_Problem description_
For the entries below, say how many lines hold the word "country", with the number as the only reply.

_Input records_
'''

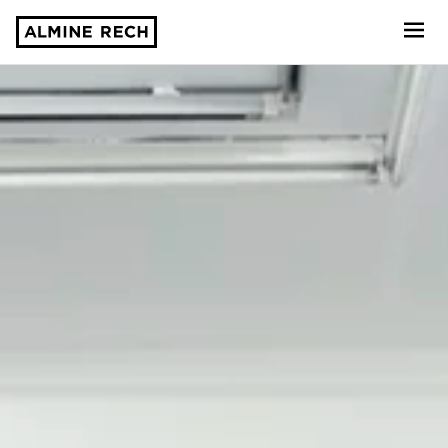
Almine Rech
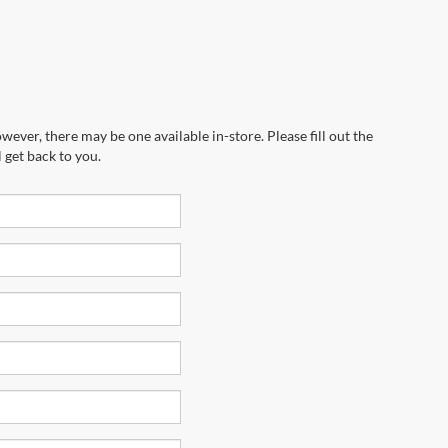
wever, there may be one available in-store. Please fill out the
 get back to you.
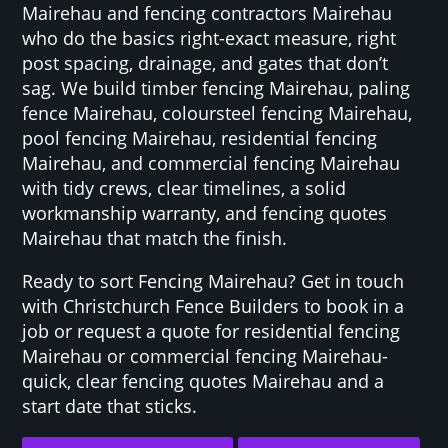
Mairehau and fencing contractors Mairehau
who do the basics right-exact measure, right
post spacing, drainage, and gates that don’t
sag. We build timber fencing Mairehau, paling
fence Mairehau, coloursteel fencing Mairehau,
pool fencing Mairehau, residential fencing
Mairehau, and commercial fencing Mairehau
with tidy crews, clear timelines, a solid
workmanship warranty, and fencing quotes
Mairehau that match the finish.
Ready to sort Fencing Mairehau? Get in touch
with Christchurch Fence Builders to book in a
job or request a quote for residential fencing
Mairehau or commercial fencing Mairehau-
quick, clear fencing quotes Mairehau and a
start date that sticks.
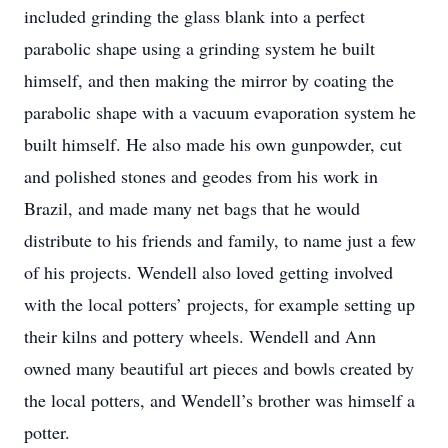
included grinding the glass blank into a perfect
parabolic shape using a grinding system he built
himself, and then making the mirror by coating the
parabolic shape with a vacuum evaporation system he
built himself. He also made his own gunpowder, cut
and polished stones and geodes from his work in
Brazil, and made many net bags that he would
distribute to his friends and family, to name just a few
of his projects. Wendell also loved getting involved
with the local potters’ projects, for example setting up
their kilns and pottery wheels. Wendell and Ann
owned many beautiful art pieces and bowls created by
the local potters, and Wendell’s brother was himself a
potter.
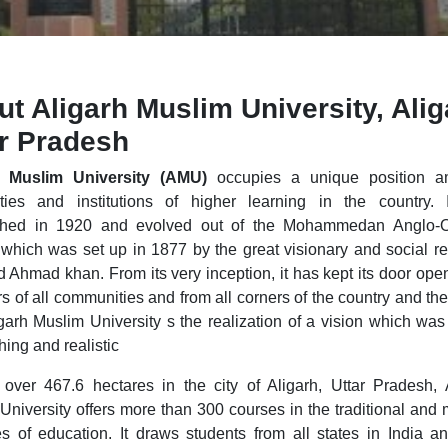
t Aligarh Muslim University, Alig
ar Pradesh
h Muslim University (AMU)
occupies a unique position a
ities and institutions of higher learning in the country.
ished in 1920 and evolved out of the Mohammedan Anglo-Or
which was set up in 1877 by the great visionary and social re
d Ahmad khan. From its very inception, it has kept its door open
 of all communities and from all corners of the country and the
garh Muslim University s the realization of a vision which was
hing and realistic
over 467.6 hectares in the city of Aligarh, Uttar Pradesh, 
University offers more than 300 courses in the traditional and
s of education. It draws students from all states in India a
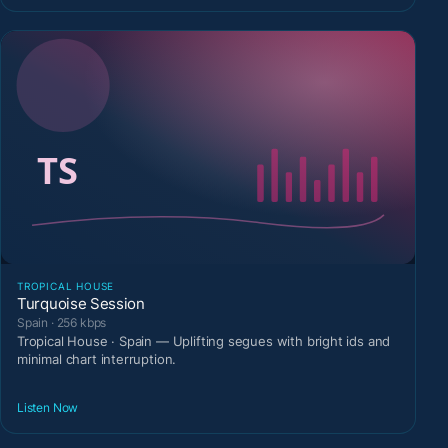
TROPICAL HOUSE
Turquoise Session
Spain · 256 kbps
Tropical House · Spain — Uplifting segues with bright ids and
minimal chart interruption.
Listen Now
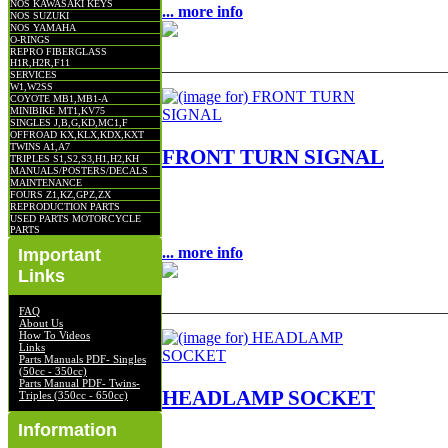
NOS KAWASAKI KEYS
... more info
NOS SUZUKI
NOS YAMAHA
O-RINGS
REPRO FIBERGLASS
H1R,H2R,F11
SERVICES
W1,W2SS
COYOTE MB1,MB1-A
MINIBIKE MT1,KV75
SINGLES J,B,G,KD,MC1,F
OFFROAD KX,KLX,KDX,KXT
TWINS A1,A7
FRONT TURN SIGNAL
TRIPLES S1,S2,S3,H1,H2,KH
MANUALS/POSTERS/DECALS
MAINTENANCE
FOURS Z1,KZ,GPZ,ZX
FRONT TURN SIGNAL NOS OEM NLA F
REPRODUCTION PARTS
$75.00
USED PARTS MOTORCYCLE
PARTS
... more info
Important
Links
FAQ
About Us
How To Videos
Links
Parts Manuals PDF- Singles
(50cc - 350cc)
Parts Manual PDF- Twins-
HEADLAMP SOCKET
Triples (350cc - 650cc)
Information
HEADLAMP SOCKET NOS OEM NLA FIT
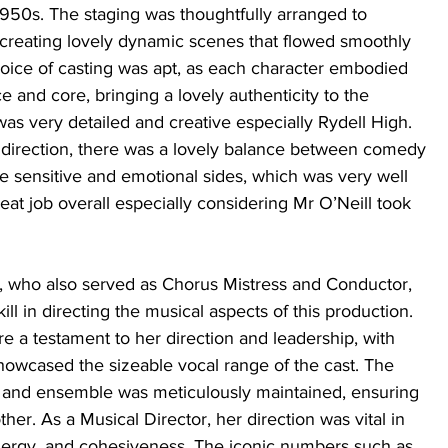
1950s. The staging was thoughtfully arranged to 
creating lovely dynamic scenes that flowed smoothly 
oice of casting was apt, as each character embodied 
e and core, bringing a lovely authenticity to the 
as very detailed and creative especially Rydell High. 
’s direction, there was a lovely balance between comedy 
e sensitive and emotional sides, which was very well 
at job overall especially considering Mr O’Neill took 
r, who also served as Chorus Mistress and Conductor, 
ll in directing the musical aspects of this production. 
 a testament to her direction and leadership, with 
showcased the sizeable vocal range of the cast. The 
and ensemble was meticulously maintained, ensuring 
er. As a Musical Director, her direction was vital in 
nergy, and cohesiveness. The iconic numbers such as 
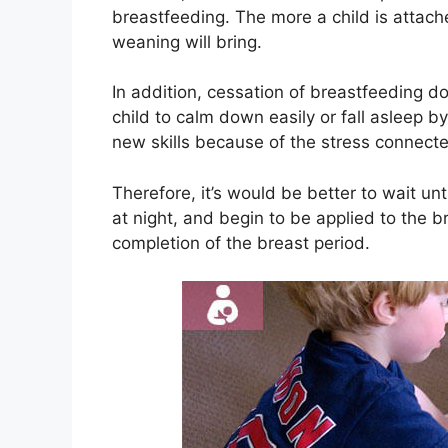
breastfeeding. The more a child is attach
weaning will bring.
In addition, cessation of breastfeeding d
child to calm down easily or fall asleep by i
new skills because of the stress connecte
Therefore, it’s would be better to wait unt
at night, and begin to be applied to the b
completion of the breast period.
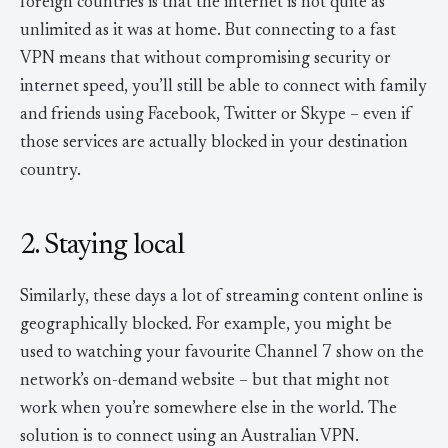
foreign countries is that the internet is not quite as
unlimited as it was at home. But connecting to a fast
VPN means that without compromising security or
internet speed, you’ll still be able to connect with family
and friends using Facebook, Twitter or Skype – even if
those services are actually blocked in your destination
country.
2. Staying local
Similarly, these days a lot of streaming content online is
geographically blocked. For example, you might be
used to watching your favourite Channel 7 show on the
network’s on-demand website – but that might not
work when you’re somewhere else in the world. The
solution is to connect using an Australian VPN.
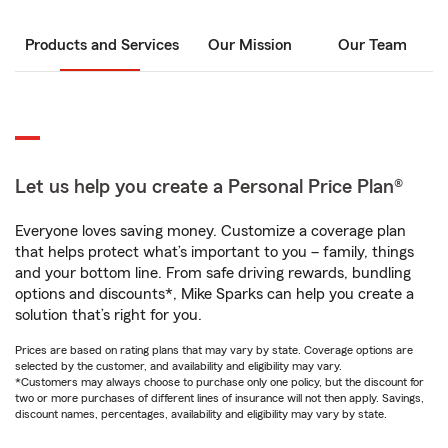
Products and Services
Our Mission
Our Team
Let us help you create a Personal Price Plan®
Everyone loves saving money. Customize a coverage plan
that helps protect what’s important to you – family, things
and your bottom line. From safe driving rewards, bundling
options and discounts*, Mike Sparks can help you create a
solution that’s right for you.
Prices are based on rating plans that may vary by state. Coverage options are
selected by the customer, and availability and eligibility may vary.
*Customers may always choose to purchase only one policy, but the discount for
two or more purchases of different lines of insurance will not then apply. Savings,
discount names, percentages, availability and eligibility may vary by state.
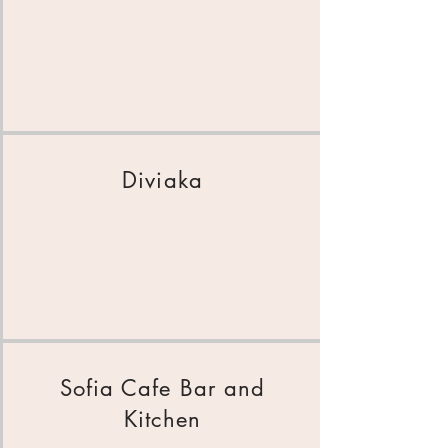
Diviaka
Sofia Cafe Bar and
Kitchen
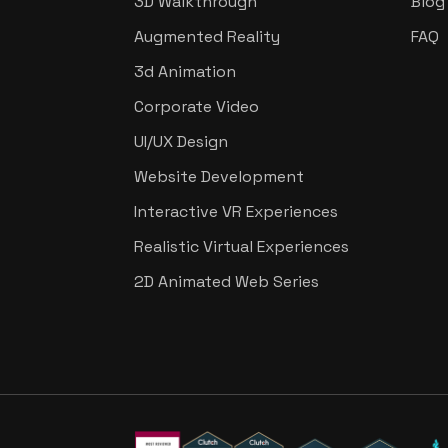
3D Walkthrough
Blog
Augmented Reality
FAQ
3d Animation
Corporate Video
UI/UX Design
Website Development
Interactive VR Experiences
Realistic Virtual Experiences
2D Animated Web Series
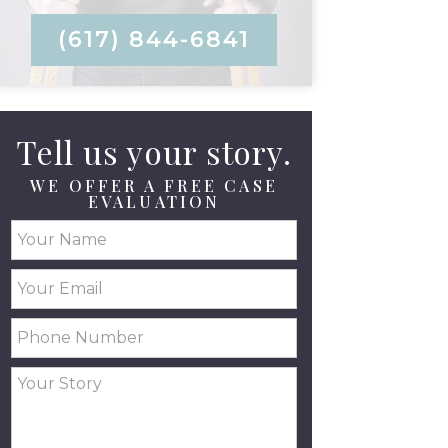
(617) 844-6841
Tell us your story.
WE OFFER A FREE CASE
EVALUATION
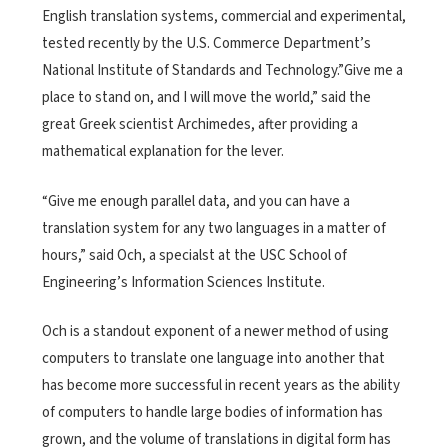
English translation systems, commercial and experimental,
tested recently by the U.S. Commerce Department’s
National Institute of Standards and Technology.”Give me a
place to stand on, and I will move the world,” said the
great Greek scientist Archimedes, after providing a
mathematical explanation for the lever.
“Give me enough parallel data, and you can have a
translation system for any two languages in a matter of
hours,” said Och, a specialst at the USC School of
Engineering’s Information Sciences Institute.
Och is a standout exponent of a newer method of using
computers to translate one language into another that
has become more successful in recent years as the ability
of computers to handle large bodies of information has
grown, and the volume of translations in digital form has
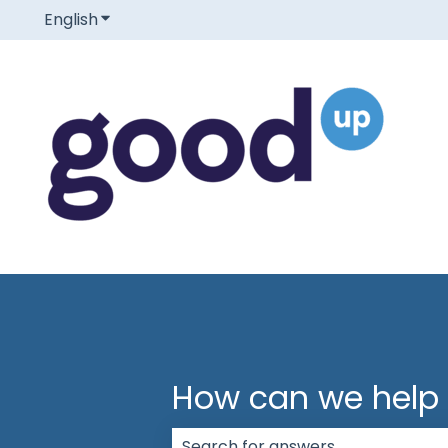
English
Show submenu for translations
How can we help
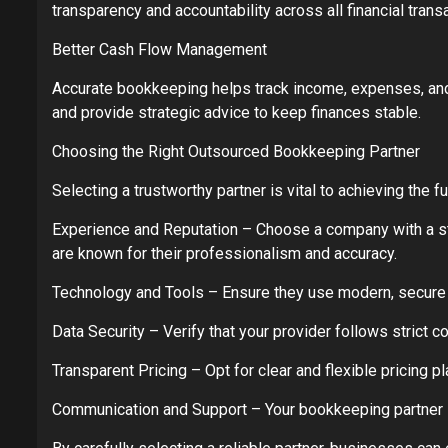
transparency and accountability across all financial trans
Better Cash Flow Management
Accurate bookkeeping helps track income, expenses, and 
and provide strategic advice to keep finances stable.
Choosing the Right Outsourced Bookkeeping Partner
Selecting a trustworthy partner is vital to achieving the 
Experience and Reputation – Choose a company with a str
are known for their professionalism and accuracy.
Technology and Tools – Ensure they use modern, secure 
Data Security – Verify that your provider follows strict c
Transparent Pricing – Opt for clear and flexible pricing p
Communication and Support – Your bookkeeping partner s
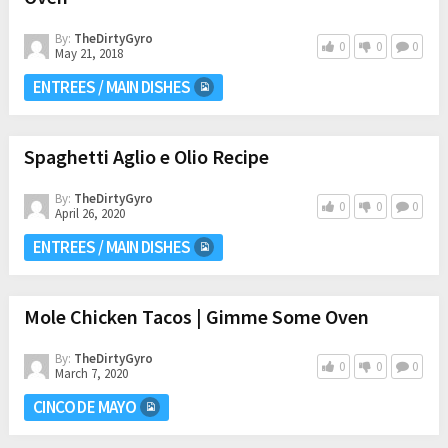
By:
TheDirtyGyro
0
0
0
May 21, 2018
ENTREES / MAIN DISHES
Spaghetti Aglio e Olio Recipe
By:
TheDirtyGyro
0
0
0
April 26, 2020
ENTREES / MAIN DISHES
Mole Chicken Tacos | Gimme Some Oven
By:
TheDirtyGyro
0
0
0
March 7, 2020
CINCO DE MAYO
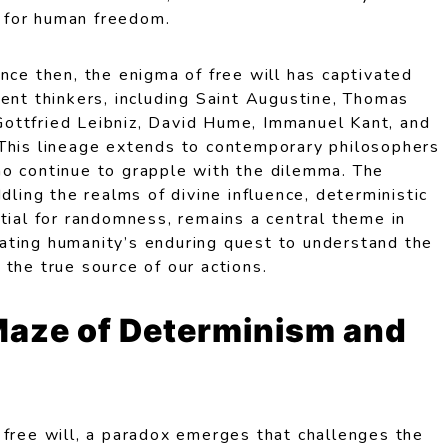
on for human freedom.
nce then, the enigma of free will has captivated
ent thinkers, including Saint Augustine, Thomas
ottfried Leibniz, David Hume, Immanuel Kant, and
This lineage extends to contemporary philosophers
o continue to grapple with the dilemma. The
dling the realms of divine influence, deterministic
tial for randomness, remains a central theme in
strating humanity’s enduring quest to understand the
the true source of our actions.
Maze of Determinism and
 free will, a paradox emerges that challenges the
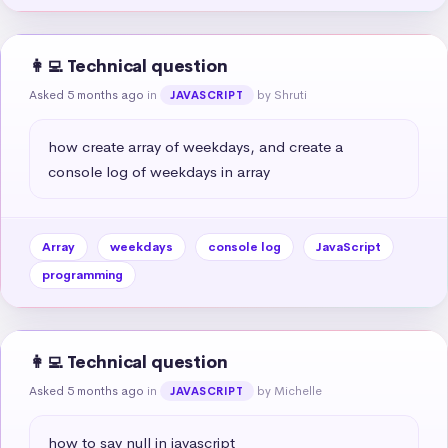
👩‍💻 Technical question
Asked 5 months ago
in
by Shruti
JAVASCRIPT
how create array of weekdays, and create a 
console log of weekdays in array
Array
weekdays
console log
JavaScript
programming
👩‍💻 Technical question
Asked 5 months ago
in
by Michelle
JAVASCRIPT
how to say null in javascript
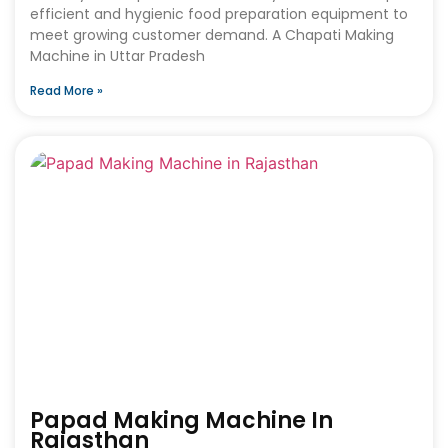
efficient and hygienic food preparation equipment to
meet growing customer demand. A Chapati Making
Machine in Uttar Pradesh
Read More »
Papad Making Machine In
Rajasthan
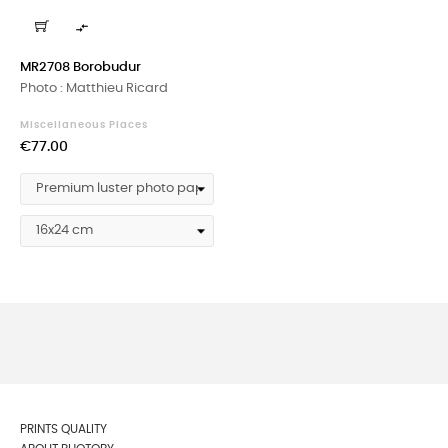

MR2708 Borobudur
Photo : Matthieu Ricard
Miscellaneous Places
Price
€77.00
PRINTS QUALITY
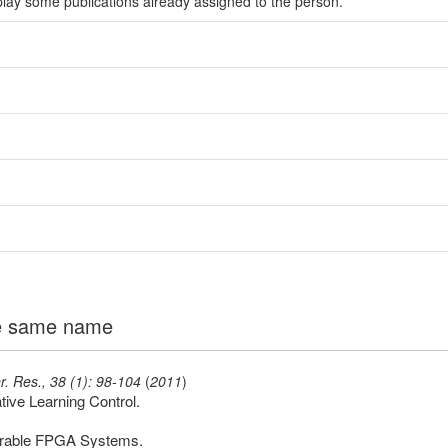
play some publications already assigned to the person.
the same name
. Res.
,
38
(
1
):
98-104
(
2011
)
ive Learning Control.
gurable FPGA Systems.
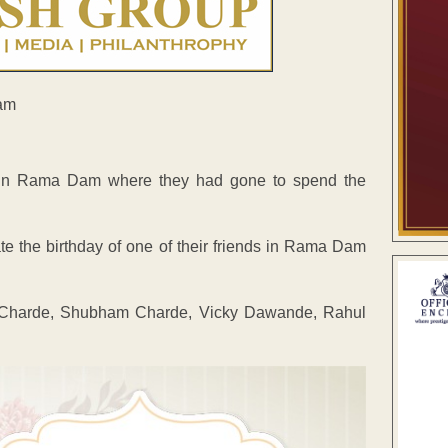
ve in Rama Dam where they had gone to spend the
te the birthday of one of their friends in Rama Dam
ya Charde, Shubham Charde, Vicky Dawande, Rahul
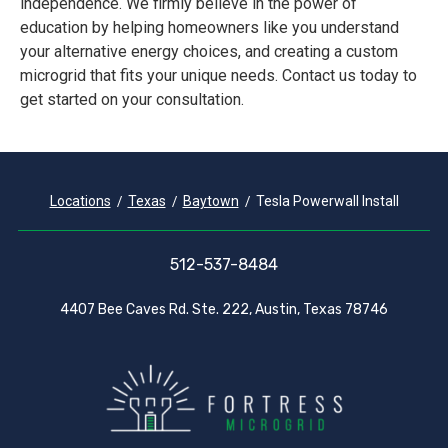
independence. We firmly believe in the power of
education by helping homeowners like you understand
your alternative energy choices, and creating a custom
microgrid that fits your unique needs. Contact us today to
get started on your consultation.
Locations
Texas
Baytown
Tesla Powerwall Install
512-537-8484
4407 Bee Caves Rd. Ste. 222, Austin, Texas 78746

'''

_Solution_
3